Ryan Detrick also pointed out that average returns during the week after OpEx in September is the worst of the year of any post-OpEx week in the year.

In fact, the next three weeks have shown very poor returns on a seasonal basis.

So far, the part about strong OpEx week returns in September was correct this year. We saw the ramp into the FOMC decision last week. I warned on Wednesday morning that the stock market was getting overbought.

...and I shorted into the strength of the FOMC inspired rally on Thursday.

Now that we have seen the rally, it`s time for prices to mean revert and next week will present a test of the strength of the bears. How far can stocks fall?

A glance at the SPX chart tells us that multiple uptrends have been broken, both at price and momentum levels, which confirm the near-term bearish outlook.

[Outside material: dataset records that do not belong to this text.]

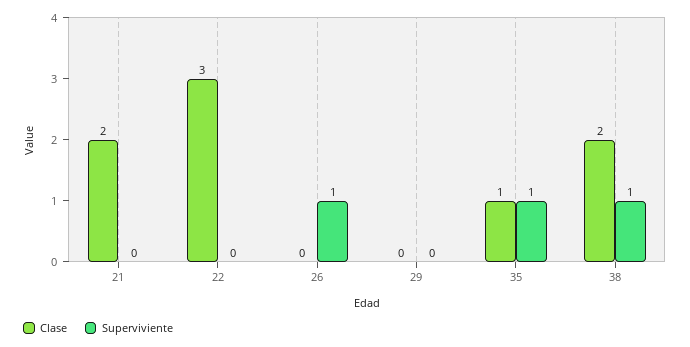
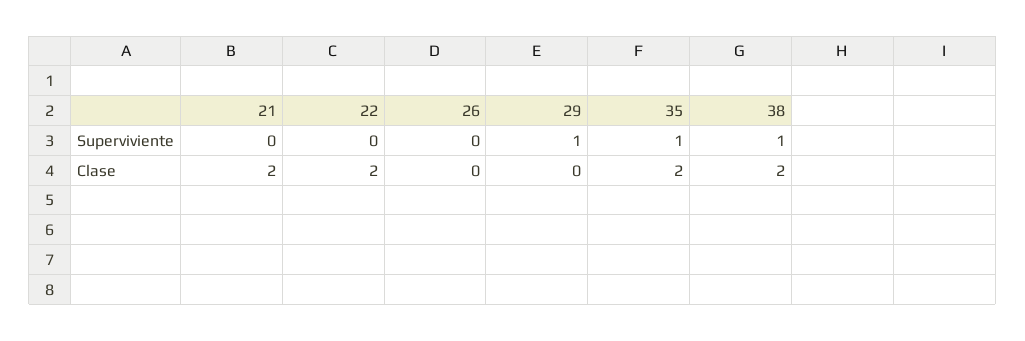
  {
    "Clase": {
      "21": 2,
-     "22": 3,
+     "22": 2,
      "26": 0,
      "29": 0,
-     "35": 1,
+     "35": 2,
      "38": 2
    },
    "Superviviente": {
      "21": 0,
      "22": 0,
-     "26": 1,
+     "26": 0,
-     "29": 0,
+     "29": 1,
      "35": 1,
      "38": 1
    }
  }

Initial support levels to watch for is 1940-1945 and secondary support exists at 1910-1915. If those don`t hold, expect a test of the August low support at 1860-1870. Should that fail, there will be further technical support at the November 2014 lows at about 1820.

Could the SPX actually get down as far as 1860-70, or 1820? In the past few weeks, we have seen a choppy market pattern where a trading strategy of buying weakness and fading strength has been highly profitable since the August bottom. Already, we are seeing short-term (1-3 day) overbought conditions being worked off, as per this chart from IndexIndicators. It will only take one more big down day like Friday for this metric of stocks above the 10 dma metric to reach oversold levels. A retreat to 1870 would take this breadth measure to an extreme oversold reading, which has been inconsistent with the market conditions seen so far in September.

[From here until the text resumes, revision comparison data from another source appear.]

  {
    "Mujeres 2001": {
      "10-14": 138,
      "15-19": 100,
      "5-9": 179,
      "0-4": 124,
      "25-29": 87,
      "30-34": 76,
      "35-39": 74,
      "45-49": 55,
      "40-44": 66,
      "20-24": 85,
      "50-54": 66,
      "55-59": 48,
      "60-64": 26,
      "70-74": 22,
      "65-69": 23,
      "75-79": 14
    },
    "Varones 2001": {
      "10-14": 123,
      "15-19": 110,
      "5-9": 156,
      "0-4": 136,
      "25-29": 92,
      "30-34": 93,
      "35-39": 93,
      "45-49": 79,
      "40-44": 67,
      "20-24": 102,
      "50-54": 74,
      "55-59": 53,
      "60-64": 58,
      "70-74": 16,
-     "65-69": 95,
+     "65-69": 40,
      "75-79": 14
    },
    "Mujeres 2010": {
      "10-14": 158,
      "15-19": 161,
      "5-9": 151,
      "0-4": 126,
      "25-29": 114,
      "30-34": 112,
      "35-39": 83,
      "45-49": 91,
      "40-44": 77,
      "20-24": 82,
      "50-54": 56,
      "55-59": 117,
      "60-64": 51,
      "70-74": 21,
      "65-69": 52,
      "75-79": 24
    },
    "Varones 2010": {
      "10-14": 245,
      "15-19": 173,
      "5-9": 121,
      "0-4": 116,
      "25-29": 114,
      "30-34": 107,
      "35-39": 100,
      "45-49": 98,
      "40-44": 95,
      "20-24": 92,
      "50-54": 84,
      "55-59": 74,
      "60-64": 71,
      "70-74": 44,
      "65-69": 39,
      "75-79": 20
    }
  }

On the other hand, longer term (1-2 week) indicators remain in neutral territory and further weakness like the ones we saw on Friday will not move this indicator into the oversold target zone. So it would not be unreasonable to see the market weaken to levels where longer term (1-2 week) indicators flash oversold readings.

The week ahead will therefore be a big test for the bears. Will bearish momentum be strong enough to overcome short-term (1-3 day) oversold readings and push prices lower to test the August and possibly November lows?

Stay tuned.

My inner trader turned flipped from long to short on Thursday with the FOMC rally. His plan is to start to scale out of short positions should the market flash short-term oversold conditions and then watch how the market responds before making further decisions.

Disclosure: Long SPXU

1 comment:

RAS said...

Cam- The FactSet data you published last Friday would indicate the S&P would need to get down to 1800 or so to get back to trend. If you don't think it is going that low this go-round, do you think there are more declines in prospect after the current decline runs its course? That, or perhaps an extended trading range market?